# TASKS TO PERFORM
1. Decide whether each statement agrees with the aviation biofuel article below. Give yes or no for each, with the deciding words from the article quoted exactly.
(a) The debate's motion concerns aviation biofuels and carbon offsets.
(b) Environmentalists argue for the motion.
(c) The article was last updated in 2019.
2. According to the aviation biofuel article below, what goal does ICAO give for rapidly scaling up biofuel use and production in airplanes?
3. Extend the aviation biofuel article below, picking up right after its final sentence.

# SELECTED PASSAGE
◆ ◆ ◆ ◆

Air

Is biofuel use fit for both air and land?

While ICAO has proposed that biofuel use in passenger planes be increased rapidly to cut carbon emissions, environmentalists disagree

 
By DTE Staff
Last Updated: Thursday 14 June 2018
The ICAO recently proposed to rapidly scale up use and production of biofuels in airplanes for a carbon neutral growth of the aviation industry. Credit: Wkipedia
The ICAO recently proposed to rapidly scale up use and production of biofuels in airplanes for a carbon neutral growth of the aviation industry. Credit: Wkipedia The ICAO recently proposed to rapidly scale up use and production of biofuels in airplanes for a carbon neutral growth of the aviation industry. Credit: Wkipedia

The motion for this debate is ‘Use of aviation biofuels and carbon offsets to be helpful’. The International Civil Aviation Organisation (ICAO) argue for the motion and environmentalists against it.

◆ ◆ ◆ ◆

# RECORDS SUPPLIED
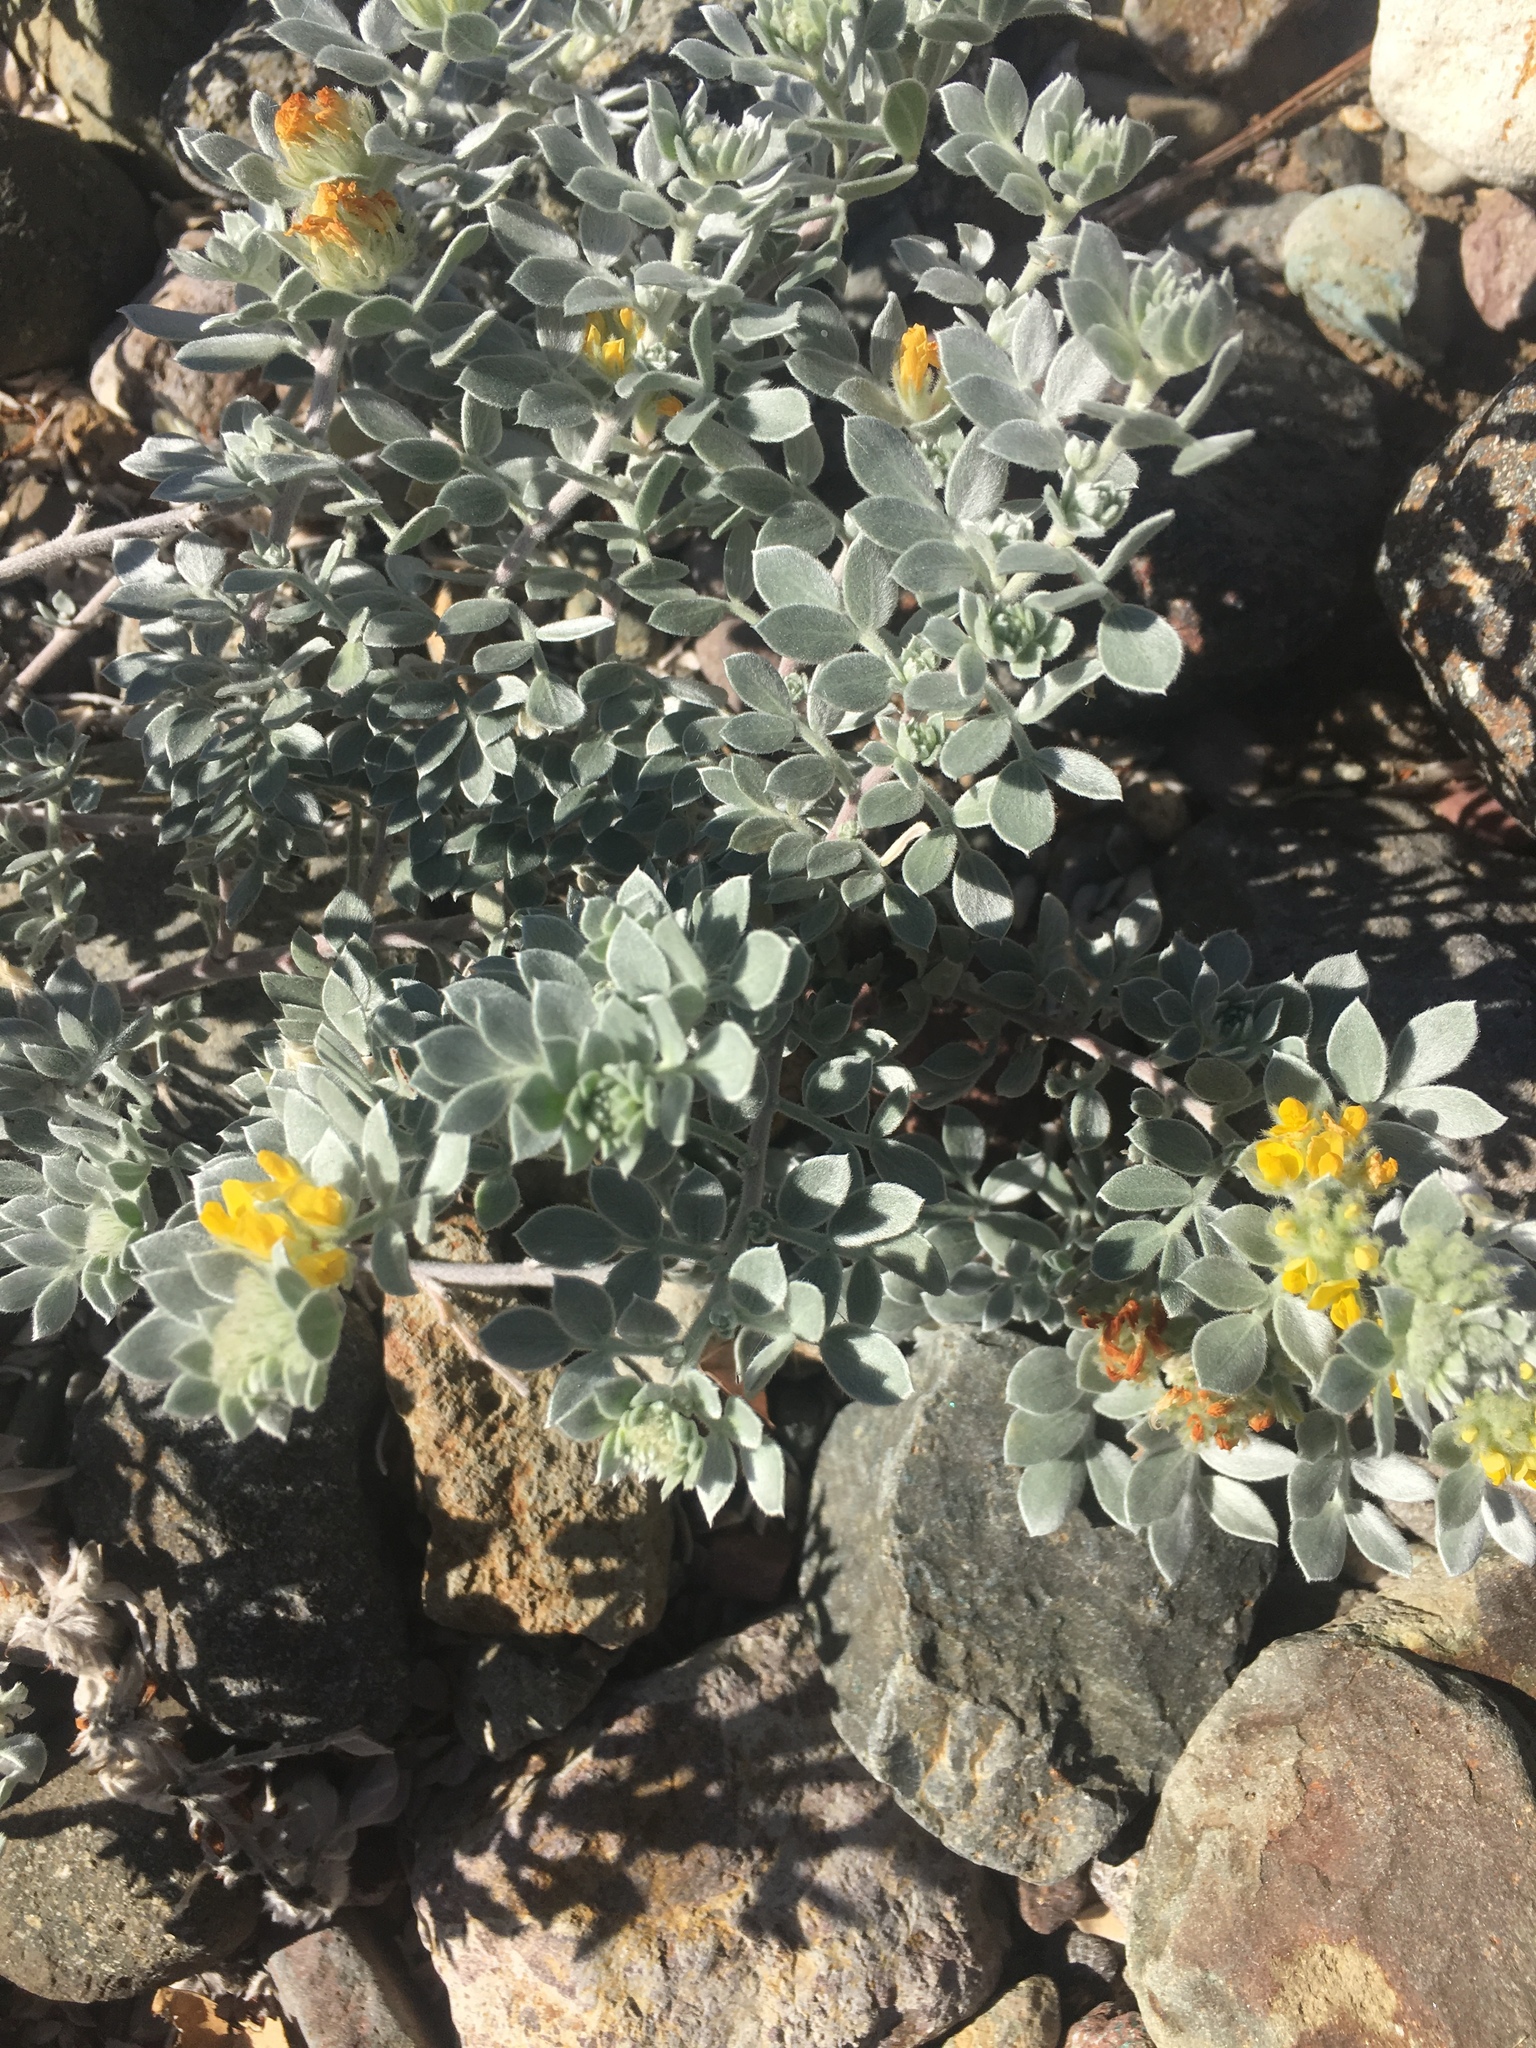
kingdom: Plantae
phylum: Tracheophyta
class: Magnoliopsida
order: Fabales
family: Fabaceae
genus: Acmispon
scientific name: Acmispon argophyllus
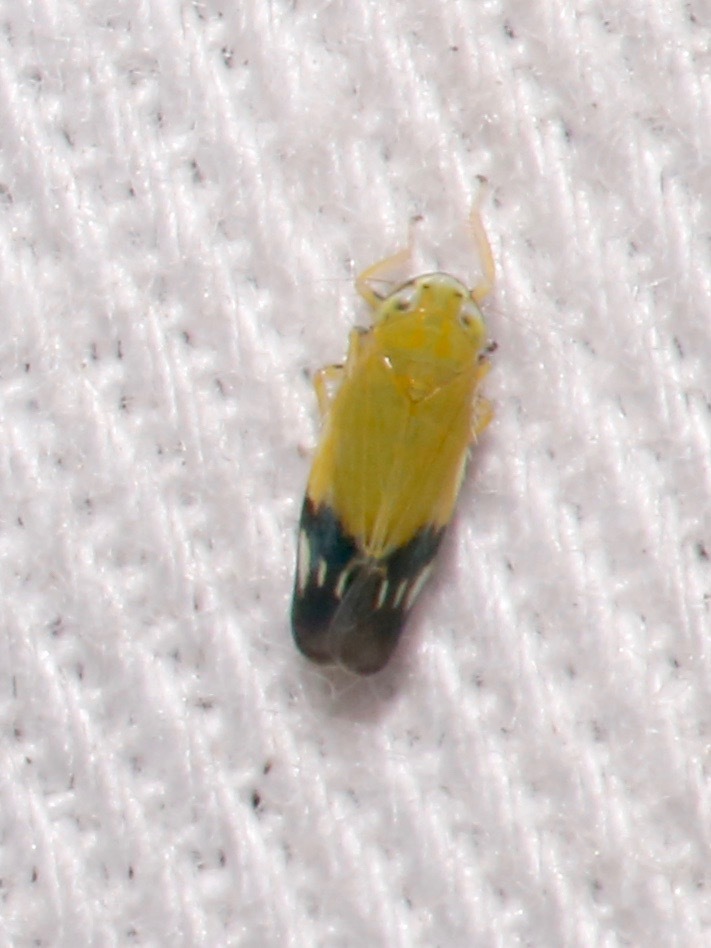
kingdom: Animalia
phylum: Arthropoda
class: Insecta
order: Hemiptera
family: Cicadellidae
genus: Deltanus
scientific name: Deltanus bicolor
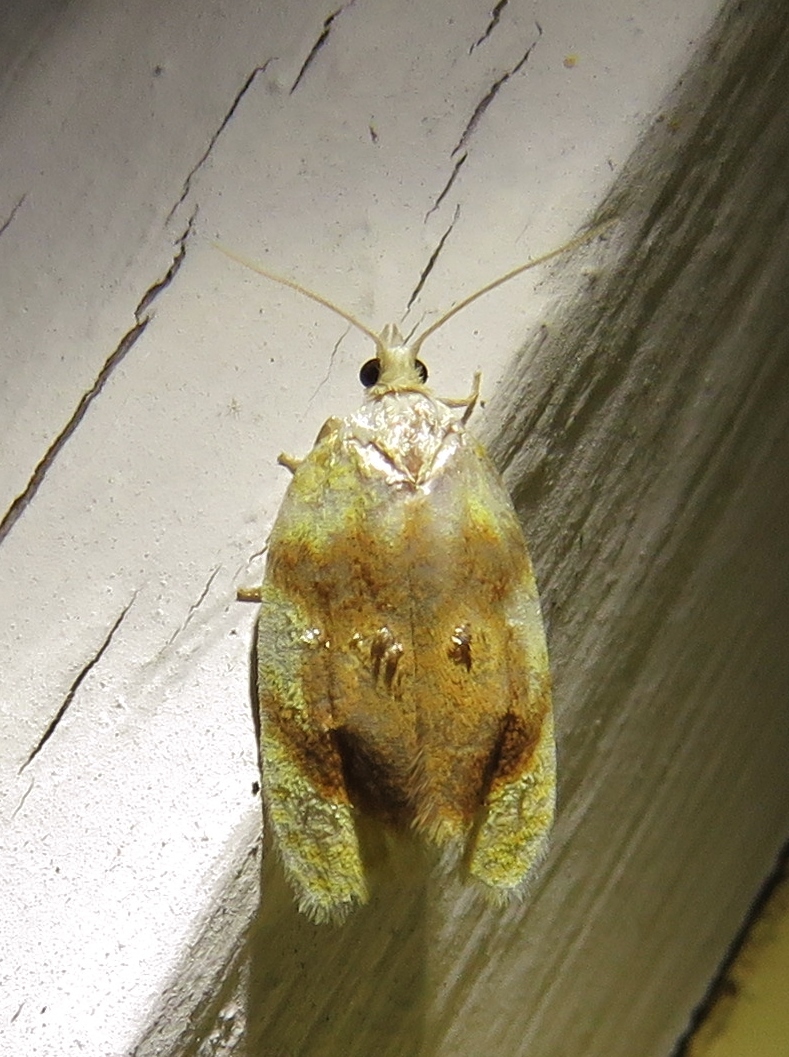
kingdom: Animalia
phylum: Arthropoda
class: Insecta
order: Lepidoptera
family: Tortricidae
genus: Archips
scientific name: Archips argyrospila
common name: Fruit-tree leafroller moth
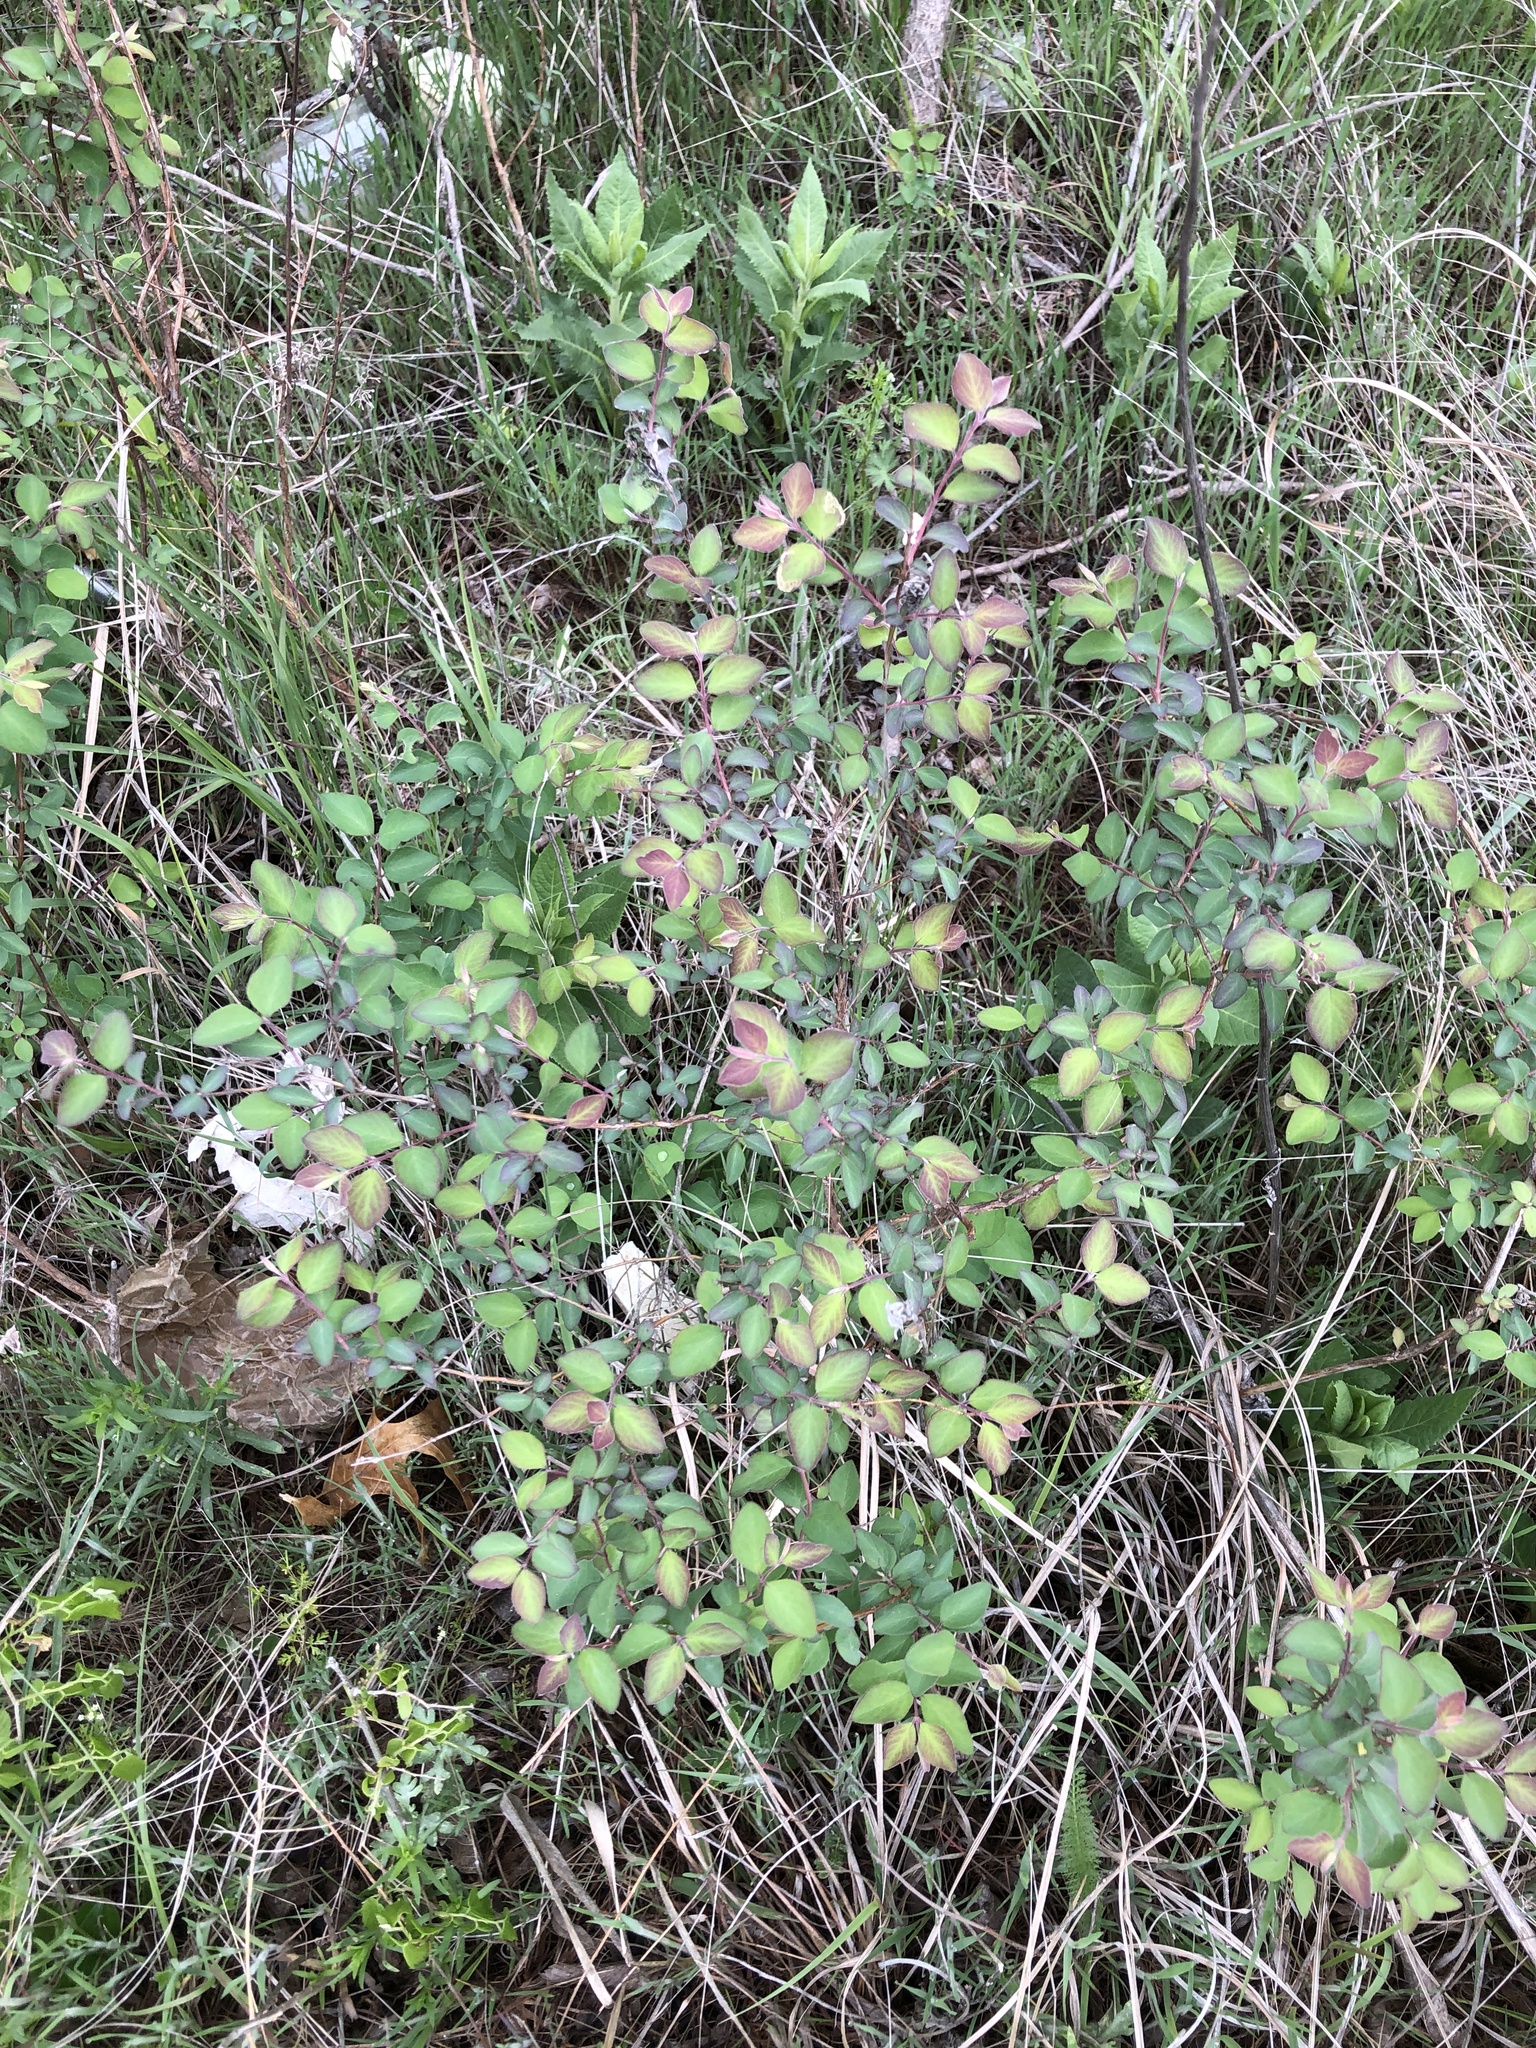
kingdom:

◆ ◆ ◆ ◆

# ANSWERS FOR EACH ITEM
1.
(a) Yes: "The motion for this debate is ‘Use of aviation biofuels and carbon offsets to be helpful’."
(b) No: "The International Civil Aviation Organisation (ICAO) argue for the motion and environmentalists against it."
(c) No: "Last Updated: Thursday 14 June 2018"

2. A carbon neutral growth of the aviation industry.

3.
For

With aviation emissions taking an 8-per cent leap in Europe last year and the global CO2 pollution expected to rise fourfold, the ICAO recently proposed to rapidly scale up use and production of biofuels in airplanes for a carbon neutral growth of the aviation industry by 2020. This will be decided upon at an ICAO meeting in Montreal between June 11 and 29.

Against

Blinded by the conviction to reduce greenhouse gas emissions from passenger planes, the ICAO’s move to promote biofuel will be the end of rainforests in the world, say environmentalists.

“The ICAO’s biofuel plans therefore threaten to turn the aviation industry into a new driver of deforestation,” says an open letter to ICAO written by Biofuelwatch, a non-governmental organisation based in the UK. The letter, which has around 90 signatories, is to appeal to the ICAO to ditch biofuel plans and abandon the myth of ‘carbon neutral’ growth.

For

If the use of biofuels is increased to 5m tonnes a year by 2025, and 285m tonnes by 2050, as mentioned in the Carbon Offsetting and Reduction Scheme for International Aviation (CORSIA), almost half of the international aviation fuel demand would be met.

The industry plans to use Hydrotreated Vegetable Oil (HVO), most of which contains palm oil, as it is the cheapest and abundantly available vegetable oil and its refining also doesn;t cost as much as other plant oils.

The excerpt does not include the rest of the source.